Owens, who passed on Monday, certainly had that charisma, as he demonstrated traveling around the country for many years giving hundreds of speeches annually. The words may have been the standard platitudes about hard work, perserverance, honesty, etc., but Jesse's simple eloquence and obvious sincerity gave them an impact far beyond their literal meanings. He could move any audience, of any age group, to the height of emotion -- and of course it didn't hurt his cause with today's hard-to-reach young people that he stood there himself as the personification of the very virtues he was preaching.
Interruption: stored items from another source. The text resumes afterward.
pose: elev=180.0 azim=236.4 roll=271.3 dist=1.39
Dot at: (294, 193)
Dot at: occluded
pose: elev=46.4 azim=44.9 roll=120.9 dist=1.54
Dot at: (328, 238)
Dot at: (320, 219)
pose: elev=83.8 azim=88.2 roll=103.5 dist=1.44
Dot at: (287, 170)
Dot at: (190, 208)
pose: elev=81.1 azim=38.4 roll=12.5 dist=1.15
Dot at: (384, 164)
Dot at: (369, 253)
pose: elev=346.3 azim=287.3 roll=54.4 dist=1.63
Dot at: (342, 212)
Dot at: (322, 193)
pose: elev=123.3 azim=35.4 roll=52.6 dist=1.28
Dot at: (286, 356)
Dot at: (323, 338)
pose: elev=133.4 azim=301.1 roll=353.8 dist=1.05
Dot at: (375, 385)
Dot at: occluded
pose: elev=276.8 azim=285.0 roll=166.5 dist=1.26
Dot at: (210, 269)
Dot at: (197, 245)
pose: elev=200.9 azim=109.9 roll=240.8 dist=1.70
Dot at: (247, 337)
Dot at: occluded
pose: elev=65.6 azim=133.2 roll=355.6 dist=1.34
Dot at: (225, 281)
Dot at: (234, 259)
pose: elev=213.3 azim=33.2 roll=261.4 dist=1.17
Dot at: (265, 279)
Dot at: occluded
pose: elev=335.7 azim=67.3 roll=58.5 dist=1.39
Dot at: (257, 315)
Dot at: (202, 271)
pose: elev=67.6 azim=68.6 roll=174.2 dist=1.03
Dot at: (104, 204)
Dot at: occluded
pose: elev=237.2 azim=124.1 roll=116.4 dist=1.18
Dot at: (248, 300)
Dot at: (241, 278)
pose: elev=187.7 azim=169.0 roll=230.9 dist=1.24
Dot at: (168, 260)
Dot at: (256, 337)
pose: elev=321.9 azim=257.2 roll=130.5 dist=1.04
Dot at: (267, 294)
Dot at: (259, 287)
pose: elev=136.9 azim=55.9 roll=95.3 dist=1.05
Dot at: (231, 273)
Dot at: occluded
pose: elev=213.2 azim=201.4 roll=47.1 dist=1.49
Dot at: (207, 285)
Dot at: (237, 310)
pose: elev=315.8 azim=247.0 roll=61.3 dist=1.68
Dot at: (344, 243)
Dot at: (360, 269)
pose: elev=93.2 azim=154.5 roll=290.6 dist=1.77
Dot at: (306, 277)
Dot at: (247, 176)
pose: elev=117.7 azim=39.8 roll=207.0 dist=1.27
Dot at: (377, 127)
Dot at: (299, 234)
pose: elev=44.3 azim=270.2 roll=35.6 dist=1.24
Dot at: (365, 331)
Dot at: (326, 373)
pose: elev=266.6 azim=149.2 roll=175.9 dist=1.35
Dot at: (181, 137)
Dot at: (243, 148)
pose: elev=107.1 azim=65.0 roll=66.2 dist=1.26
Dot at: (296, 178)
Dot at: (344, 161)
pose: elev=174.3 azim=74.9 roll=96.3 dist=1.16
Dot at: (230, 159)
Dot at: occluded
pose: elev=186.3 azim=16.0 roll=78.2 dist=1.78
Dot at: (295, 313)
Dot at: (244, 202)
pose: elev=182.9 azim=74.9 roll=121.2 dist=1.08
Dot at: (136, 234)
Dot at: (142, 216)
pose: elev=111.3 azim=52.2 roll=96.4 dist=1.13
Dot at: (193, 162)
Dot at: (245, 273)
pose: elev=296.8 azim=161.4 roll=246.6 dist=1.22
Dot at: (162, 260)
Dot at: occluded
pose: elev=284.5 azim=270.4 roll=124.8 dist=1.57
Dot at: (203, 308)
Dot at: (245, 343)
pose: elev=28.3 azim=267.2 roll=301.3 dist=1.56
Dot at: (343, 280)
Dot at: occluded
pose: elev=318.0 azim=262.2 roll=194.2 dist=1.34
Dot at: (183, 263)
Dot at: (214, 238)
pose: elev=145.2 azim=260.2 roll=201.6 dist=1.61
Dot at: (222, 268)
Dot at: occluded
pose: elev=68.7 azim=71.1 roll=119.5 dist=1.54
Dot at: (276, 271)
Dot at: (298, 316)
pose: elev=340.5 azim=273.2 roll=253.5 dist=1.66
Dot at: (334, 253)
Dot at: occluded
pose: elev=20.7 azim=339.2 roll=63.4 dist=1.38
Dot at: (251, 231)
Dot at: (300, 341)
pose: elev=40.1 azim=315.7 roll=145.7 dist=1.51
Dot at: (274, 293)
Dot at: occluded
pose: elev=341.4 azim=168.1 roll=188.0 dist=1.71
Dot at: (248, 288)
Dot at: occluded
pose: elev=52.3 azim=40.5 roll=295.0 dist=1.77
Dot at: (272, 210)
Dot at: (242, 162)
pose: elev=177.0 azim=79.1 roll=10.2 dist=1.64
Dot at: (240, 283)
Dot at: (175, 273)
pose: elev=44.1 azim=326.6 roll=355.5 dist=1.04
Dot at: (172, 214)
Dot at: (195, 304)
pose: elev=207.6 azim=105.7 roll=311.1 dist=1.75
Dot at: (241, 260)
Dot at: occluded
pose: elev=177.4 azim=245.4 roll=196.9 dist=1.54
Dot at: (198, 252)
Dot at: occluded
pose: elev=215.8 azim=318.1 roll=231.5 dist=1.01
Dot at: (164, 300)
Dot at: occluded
As a youngster, Owens had it at least as tough as most of those he later counseled. Born Sept. 9, 1913, in Danville, Ala., he spent his earliest years helping his sharecropper father, four brothers, and four sisters pick cotton. When he was nine the family moved to Cleveland, which was an improvement, but it was still no easy lot for a black youngster growing up during the Depression era of the 1920s and early 1930s.
Young Jesse's rapidly emerging brilliance in track and field propelled him into the headlines even in junior high school, however, and after a record-breaking collegiate career at Ohio State he climaxed it all with that fabulous Olympic performance -- winning both sprints and the broad jump, then earning a fourth gold medal as leadoff man on the victorious US 400-meter relay team. He got no recognition, however, from Hitler, who developed a habit of being absent from his box at times when he might otherwise have been expected to congratulate Jesse for his triumphs.
I first met Owens in 1972 -- once in Boston where he was promoting one of the many youth track and field meets he ran annually throughout the country, then again in Munich where he was an official guest at the first Olympics held in Germany since those infamous 1936 Games. Naturally I asked him about his recollections.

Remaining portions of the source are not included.